Solved – Multiple paired distances in a single clustering application

clusteringdistancematrix

I have the following problem. I have 70 people, with a bunch of variable-data on each of them. What I also have, are 3 dissimilarity matrices, wherein the dissimilarity between each person and every other person is already computed. The goal is to cluster these people. 2 are euclidean distance matrices, and the other one is a DTW distance between the time-series associated with each of them.

Is there a way to incorporate information from several distinct dissimilarity matrices for the same set of people into the clustering solution?

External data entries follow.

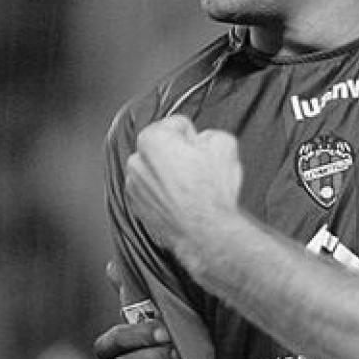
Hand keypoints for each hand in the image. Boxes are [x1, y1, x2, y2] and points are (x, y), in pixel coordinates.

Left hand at [124, 116, 243, 259]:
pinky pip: (153, 194)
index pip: (176, 125)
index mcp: (152, 139)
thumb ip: (209, 134)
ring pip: (156, 172)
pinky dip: (165, 196)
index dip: (194, 137)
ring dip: (171, 176)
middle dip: (178, 155)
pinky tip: (183, 203)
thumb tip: (204, 141)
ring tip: (193, 189)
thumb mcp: (224, 144)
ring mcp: (134, 188)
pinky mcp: (138, 209)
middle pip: (161, 149)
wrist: (205, 233)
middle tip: (199, 169)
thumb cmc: (212, 191)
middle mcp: (136, 161)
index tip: (201, 150)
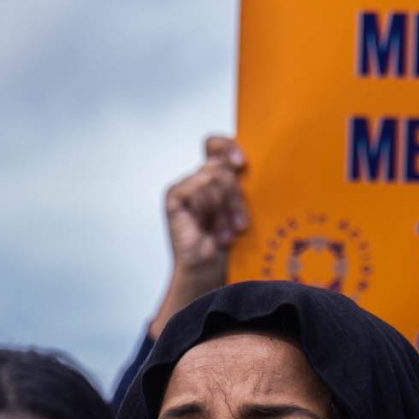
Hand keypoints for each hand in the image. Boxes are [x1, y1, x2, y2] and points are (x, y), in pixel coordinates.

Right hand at [154, 135, 247, 336]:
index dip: (228, 147)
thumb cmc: (230, 246)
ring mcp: (185, 187)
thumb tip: (243, 164)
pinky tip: (212, 233)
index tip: (243, 165)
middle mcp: (198, 179)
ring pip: (214, 178)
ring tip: (225, 234)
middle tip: (239, 225)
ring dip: (225, 211)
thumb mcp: (242, 209)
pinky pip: (197, 188)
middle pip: (221, 165)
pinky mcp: (175, 196)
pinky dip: (210, 212)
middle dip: (235, 197)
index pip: (216, 144)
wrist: (211, 273)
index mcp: (215, 177)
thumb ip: (240, 184)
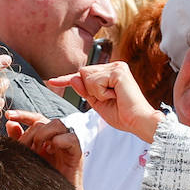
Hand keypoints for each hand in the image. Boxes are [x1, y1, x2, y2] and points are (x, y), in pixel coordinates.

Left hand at [6, 110, 88, 189]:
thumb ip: (19, 141)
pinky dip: (60, 141)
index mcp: (46, 138)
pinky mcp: (77, 153)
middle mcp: (57, 138)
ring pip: (58, 124)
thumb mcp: (27, 158)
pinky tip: (51, 151)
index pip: (35, 119)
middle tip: (27, 148)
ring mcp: (68, 144)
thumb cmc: (43, 180)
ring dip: (45, 134)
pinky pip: (71, 138)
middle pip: (44, 121)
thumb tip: (10, 123)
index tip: (8, 115)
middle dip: (31, 132)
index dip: (22, 115)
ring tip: (39, 149)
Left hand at [46, 62, 162, 142]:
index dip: (67, 79)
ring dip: (96, 92)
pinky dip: (101, 93)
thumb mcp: (97, 103)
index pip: (84, 74)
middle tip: (108, 99)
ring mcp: (117, 67)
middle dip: (89, 90)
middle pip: (83, 73)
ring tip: (114, 98)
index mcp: (110, 73)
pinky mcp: (118, 71)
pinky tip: (115, 96)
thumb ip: (85, 91)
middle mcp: (114, 66)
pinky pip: (95, 81)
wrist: (138, 122)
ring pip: (86, 76)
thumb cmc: (122, 115)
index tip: (51, 81)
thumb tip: (74, 77)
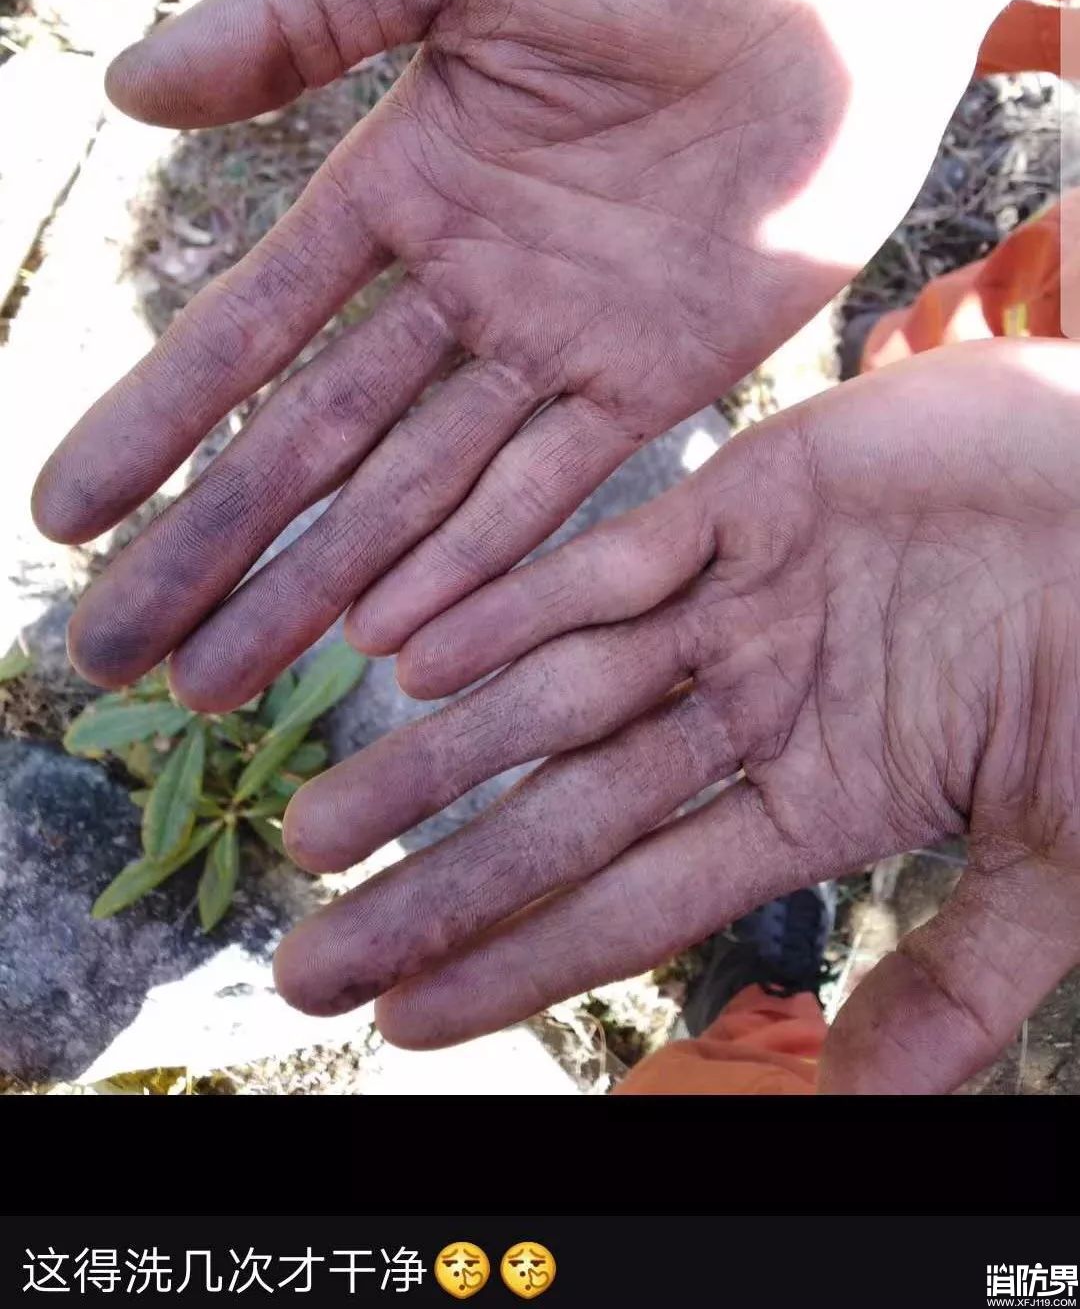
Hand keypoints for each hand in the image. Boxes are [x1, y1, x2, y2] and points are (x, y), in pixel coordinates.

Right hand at [34, 0, 1077, 710]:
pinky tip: (389, 645)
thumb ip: (297, 19)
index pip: (252, 332)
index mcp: (403, 184)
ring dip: (323, 587)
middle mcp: (466, 283)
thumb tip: (123, 90)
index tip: (63, 514)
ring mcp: (559, 342)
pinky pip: (552, 491)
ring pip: (417, 493)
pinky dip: (476, 567)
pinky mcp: (663, 379)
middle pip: (315, 444)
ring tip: (226, 681)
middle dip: (216, 549)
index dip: (156, 425)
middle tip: (120, 652)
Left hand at [276, 340, 1079, 1094]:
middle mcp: (749, 708)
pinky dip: (515, 599)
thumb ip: (954, 975)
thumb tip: (862, 1104)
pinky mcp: (749, 494)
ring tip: (319, 822)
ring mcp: (740, 604)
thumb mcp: (1054, 859)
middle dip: (438, 880)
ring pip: (554, 688)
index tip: (403, 1016)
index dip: (514, 958)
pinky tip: (411, 651)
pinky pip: (613, 555)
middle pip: (559, 810)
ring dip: (438, 752)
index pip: (628, 900)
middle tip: (310, 951)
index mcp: (814, 799)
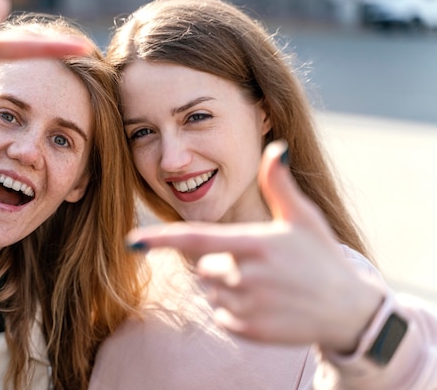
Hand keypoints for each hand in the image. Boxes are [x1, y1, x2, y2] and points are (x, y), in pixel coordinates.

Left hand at [127, 141, 383, 352]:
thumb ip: (280, 185)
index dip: (161, 239)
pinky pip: (219, 314)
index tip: (131, 240)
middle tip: (255, 262)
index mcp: (255, 245)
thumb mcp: (304, 218)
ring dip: (224, 285)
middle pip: (202, 266)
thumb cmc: (322, 258)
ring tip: (262, 282)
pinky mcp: (247, 331)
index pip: (196, 240)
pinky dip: (232, 308)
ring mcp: (247, 307)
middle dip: (219, 261)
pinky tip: (262, 302)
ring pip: (209, 291)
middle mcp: (247, 277)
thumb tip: (274, 147)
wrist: (346, 311)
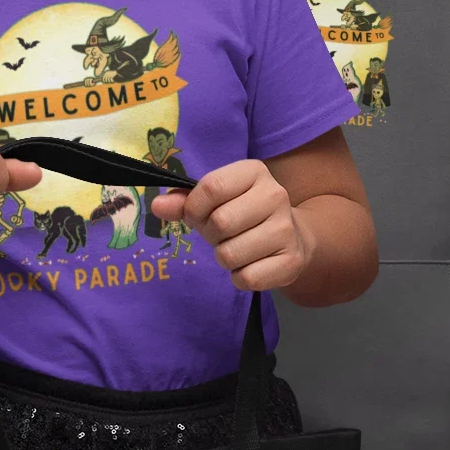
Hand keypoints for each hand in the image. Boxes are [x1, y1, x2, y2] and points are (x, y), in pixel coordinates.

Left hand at [156, 159, 306, 290]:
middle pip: (220, 222)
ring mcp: (287, 229)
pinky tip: (251, 264)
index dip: (194, 208)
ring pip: (230, 254)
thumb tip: (157, 206)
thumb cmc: (243, 213)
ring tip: (238, 248)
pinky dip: (239, 277)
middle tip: (223, 235)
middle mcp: (276, 195)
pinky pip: (247, 278)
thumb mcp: (214, 200)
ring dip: (224, 257)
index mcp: (254, 172)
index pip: (211, 187)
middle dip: (211, 235)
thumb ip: (183, 202)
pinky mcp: (292, 261)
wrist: (292, 236)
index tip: (199, 215)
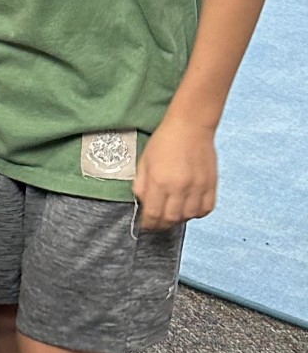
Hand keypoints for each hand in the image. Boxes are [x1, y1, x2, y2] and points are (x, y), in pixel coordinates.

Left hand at [133, 114, 216, 229]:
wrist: (190, 126)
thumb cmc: (164, 141)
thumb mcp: (144, 160)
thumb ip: (141, 184)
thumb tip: (142, 202)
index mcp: (160, 181)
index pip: (154, 214)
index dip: (148, 224)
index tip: (145, 225)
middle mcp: (180, 187)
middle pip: (171, 219)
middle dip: (162, 224)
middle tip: (157, 222)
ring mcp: (198, 187)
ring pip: (189, 216)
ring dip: (179, 219)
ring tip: (172, 213)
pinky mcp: (211, 185)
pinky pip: (206, 209)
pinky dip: (197, 213)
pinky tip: (189, 207)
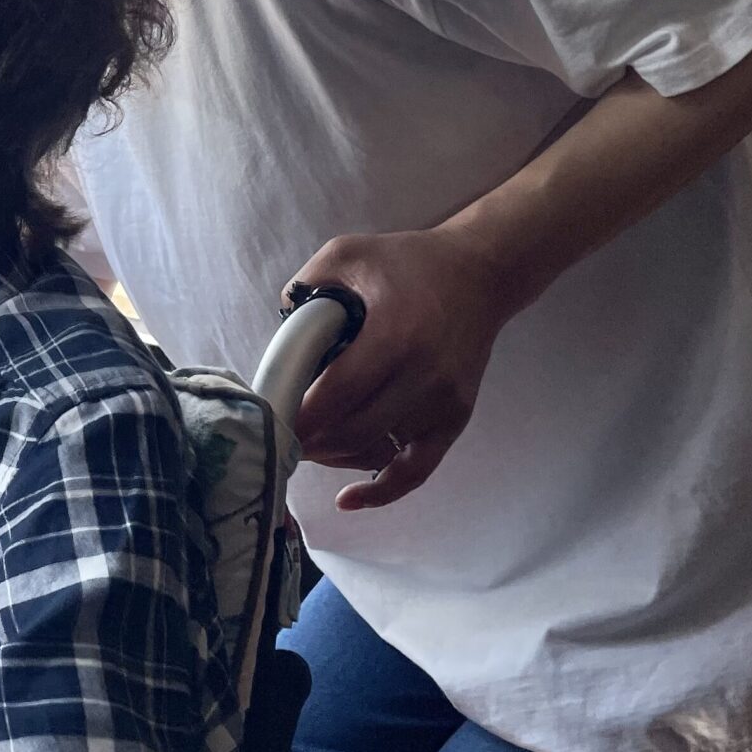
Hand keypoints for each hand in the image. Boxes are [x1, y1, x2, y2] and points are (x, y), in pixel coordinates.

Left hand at [286, 226, 520, 511]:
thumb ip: (306, 284)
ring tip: (308, 442)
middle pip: (353, 430)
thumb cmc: (407, 262)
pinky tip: (348, 499)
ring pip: (376, 450)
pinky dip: (382, 491)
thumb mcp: (348, 252)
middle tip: (280, 433)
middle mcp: (423, 375)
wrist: (481, 274)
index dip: (300, 416)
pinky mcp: (456, 419)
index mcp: (395, 334)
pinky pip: (417, 470)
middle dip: (309, 439)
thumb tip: (281, 330)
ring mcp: (443, 402)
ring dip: (334, 455)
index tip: (271, 418)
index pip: (337, 392)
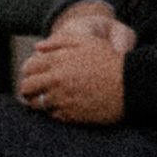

What I thought could be done:

  1. Cluster the people individually using the variables, and each of the matrices. We get 4 new variables which are simply the cluster assignments in each of these subsets. But this is blind to the intricacies of each of the matrices, for it just looks at the resultant clusters, which may not be very distinct using say one of the matrices.
  2. Compute a matrix for the lone variables, resulting in 4 matrices. Create a single matrix by summing/averaging the individual pairwise distances. But then how to combine the values is an issue, another being how valid this method is.

Any help will be greatly appreciated. I am using R for the computation. Do let me know if you need more information on the problem.

Best Answer

I am not sure it is exactly what you want, but one possibility is to transform each of the dissimilarity matrices into a coordinate system (using e.g. an MDS algorithm). The dimensions from each coordinate system can then be added, and the resulting space be used in a single clustering step.

For instance, if you have 3 matrices of size 70x70 (for 70 samples), then you can find a bidimensional space for each matrix, leading to a 70x2 matrix for each dissimilarity matrix. You can stack these matrices together, by assuming the dimensions are independent, into a 70x6 matrix. Therefore each sample is now represented by 6 coordinates. (A new distance matrix can be calculated between them, using these new coordinates.)